This morning, I sat in a session at the Verge Conference, and listened to a woman named Jo Saxon speak.
Five minutes into her talk I felt a weird tugging in my heart. Her voice was familiar to me; not like, I‘ve heard her speak before, but kind of like did I know her in another life? She felt…dear to me; precious somehow.
And then I felt a suspicion creeping into my heart: is it possible?
Is it possible that the woman I wrote this story about TEN YEARS AGO, is Jo Saxton?
In 2003 I sat at my computer and wrote these words:
Soul Survivor was horrible for me. It just seemed kind of boring and intimidating and crazy. It just frustrated me, and made me weirdly resentful.
I sat there while those around me flung their arms in the air during the final Saturday night’s opening worship session. I sat there and wondered if I was the only one troubled by the inconsistencies in their version of God. This Christian God, who was supposed to be all about love, but sent people to Hell.
Pride is something that often gets on top of me, but I remember in that moment, during that night of worship, being consumed to the point that I thought I might have to leave the tent. I didn’t leave though. I sat there until the worship ended, and then a woman* got up to speak.
She talked about her father.
She talked about how he had left when she was a teenager and she had never realized how really angry she was with him until one day she was shopping for a car, and felt overwhelmed, and suddenly felt consumed with anger at her father’s absence. He was supposed to be there; he was supposed to talk her through this process and joke and help and teach. She exploded with the pain and grief and worthlessness that stems from feeling unloved.
After this happened, she sat down before God and poured out all the issues she had. She said that she did this, not because she wanted to forgive or forget, but because Jesus had offered to carry them for her. So, she didn’t have to forget or pretend her dad never hurt her; she just had to realize that someone was holding her up with a love that made her whole.
Now, I’m not a big ‘issues with my father’ kind of girl. I’m sure you think otherwise at this point, but I can only assure you that I’m pretty honest about how I feel. I’m certainly the first to tell a sob story when I have the chance. In all my drunken nights before Jesus, in all my emotional times, never once was the subject of my tears or talks among my closest friends related to my father.
So this night, I remember thinking that’s really sad. Poor girl. Then Mike Pilavachi came forward, inviting those who needed healing to stand up.
I remember feeling almost embarrassed for those people standing in front of everyone. They stood up, not with some great talent to show off, or some great trick to perform, but with nothing but their pain to make them worthy of this humiliating honor.
And then I was standing too.
I remember looking at my friend Leanne, and I don’t know if my face looked anything like hers, but she looked completely confused. Like, what are you doing? And I know that’s how I felt. I don’t know how I looked.

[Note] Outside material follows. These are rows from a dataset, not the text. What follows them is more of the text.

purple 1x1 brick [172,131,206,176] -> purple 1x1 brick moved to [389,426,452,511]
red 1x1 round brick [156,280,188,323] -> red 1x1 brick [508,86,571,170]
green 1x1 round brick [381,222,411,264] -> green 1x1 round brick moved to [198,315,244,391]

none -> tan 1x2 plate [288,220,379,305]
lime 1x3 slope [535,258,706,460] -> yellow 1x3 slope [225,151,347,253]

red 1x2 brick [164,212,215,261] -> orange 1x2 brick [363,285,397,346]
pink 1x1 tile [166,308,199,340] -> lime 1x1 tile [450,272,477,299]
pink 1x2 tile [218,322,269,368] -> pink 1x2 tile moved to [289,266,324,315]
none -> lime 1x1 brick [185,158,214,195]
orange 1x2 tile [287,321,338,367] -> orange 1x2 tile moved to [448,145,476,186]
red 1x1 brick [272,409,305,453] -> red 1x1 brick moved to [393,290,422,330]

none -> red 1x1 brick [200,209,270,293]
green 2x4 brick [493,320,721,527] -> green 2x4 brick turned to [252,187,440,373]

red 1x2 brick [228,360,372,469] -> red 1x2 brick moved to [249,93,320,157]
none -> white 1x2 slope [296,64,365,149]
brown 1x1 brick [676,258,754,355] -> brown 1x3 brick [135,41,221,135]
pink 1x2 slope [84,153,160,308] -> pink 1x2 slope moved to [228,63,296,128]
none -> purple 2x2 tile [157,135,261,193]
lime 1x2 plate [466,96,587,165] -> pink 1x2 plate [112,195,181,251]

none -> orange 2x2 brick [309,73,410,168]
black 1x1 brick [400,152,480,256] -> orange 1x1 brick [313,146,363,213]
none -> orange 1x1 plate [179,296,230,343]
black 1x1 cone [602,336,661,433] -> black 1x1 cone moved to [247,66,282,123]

I remember just standing there.
Leanne stood up and took my hand. She squeezed. I don’t know if I was crying then, but within moments I was sobbing. Shaking, from my soul, and dying but being born, if that makes any sense.
To be honest, I don’t expect it to. It doesn’t really make sense to me either.
It went on for hours. I cried. People, strangers, prayed around and over me as if they cared, as if they knew every moment of my life, and as if they loved every particle of who I was.
I didn’t know I was broken. But when I went to sleep that night. I shut my eyes, and I felt healed.
I was healed.
When people ask me how I became a Christian I have no qualms telling them the lead up to that night. But, I don’t really ever talk about that moment. I guess I don’t really know what to say. It doesn’t make any sense. I didn’t come out of that night and praise God with all my heart. I didn’t attribute any healing to him. I just went back to the tent and went to sleep.
Once I stopped being prayed for, I stopped crying, and I didn’t cry again over my father for a long time.
I don’t know what happened that night. I don’t think of it as my conversion. I was just breaking, and I wanted to be held.
It’s strange. It’s really strange. I feel like I started writing about it because I thought by the time I got to this point I’d have some amazing truth to offer about how that moment changed me, but I don’t. I don’t understand and I wish I did. I do believe that was the first time I surrendered to Christ; the first time I accepted His help knowingly.
Tomorrow I’m speaking at Verge.
I’m a part of this Conference because the man who runs it asked me to come and work for him 6 years ago this September. Because I served in his church. Because I came to Austin a year after I became a Christian and wrote the story about the woman whose name I never knew until today.
Guys. God is writing stories. Big ones through small ones.
Today was one of those days where he pulled back the curtain and let me see how very sovereign and glorious He really is.